Fed's Powell: Easy policy affecting risk-taking at home, abroad

Published Fri, Nov 14, 2014 · 10:29 PM

[WASHINGTON] A top Federal Reserve official warned on Friday that loose US monetary policy may have fueled increased risk-taking through leveraged borrowing in the United States and syndicated loans abroad.

Fed Governor Jerome Powell said the US central bank must be mindful of how its policies affect the bets made by investors at home and in other countries, though he said market volatility was unlikely to have "important implications" for US policy. "Some pockets of increased risk-taking by banks and other investors are observable in domestic markets," he said at a conference on central banking. "And on the international front, there has been a notable increase in syndicated loan originations." Powell's remarks suggested Fed officials were concerned that these markets could shift abruptly once the US central bank begins tightening monetary policy. The Fed has held benchmark US interest rates near zero for nearly six years, but it is expected to begin bumping them higher in 2015.
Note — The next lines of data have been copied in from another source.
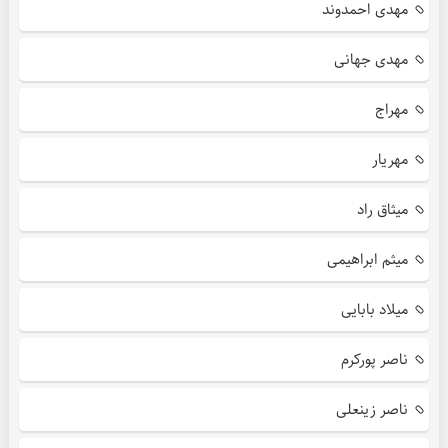
مهدی احمدوند
مهدی جهانی
مهراج
مهریار
میثاق راد
میثم ابراهیمی
میلاد بابایی
ناصر پورکرم
ناصر زینعلی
Last year, when then-Fed Chairman Ben Bernanke hinted at an eventual end to the US central bank's stimulative bond buying, emerging markets went into a tailspin - an episode Powell alluded to in his remarks.
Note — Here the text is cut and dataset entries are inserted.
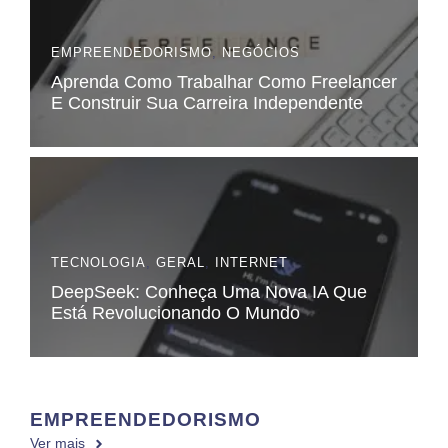
EMPREENDEDORISMO
,
NEGÓCIOS
Aprenda Como Trabalhar Como Freelancer
E Construir Sua Carreira Independente
TECNOLOGIA
,
GERAL
,
INTERNET
DeepSeek: Conheça Uma Nova IA Que
Está Revolucionando O Mundo
EMPREENDEDORISMO
Ver mais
He said that while US investors did not appear to be taking "worrisome" risks when it came to their holdings of emerging market bonds, even small shifts in huge US holdings could shake smaller developing nations. "We take the consequences of such spillovers seriously, and the Federal Reserve is intent on communicating its policy intentions as clearly as possible in order to reduce the likelihood of future disruptions to markets," he said.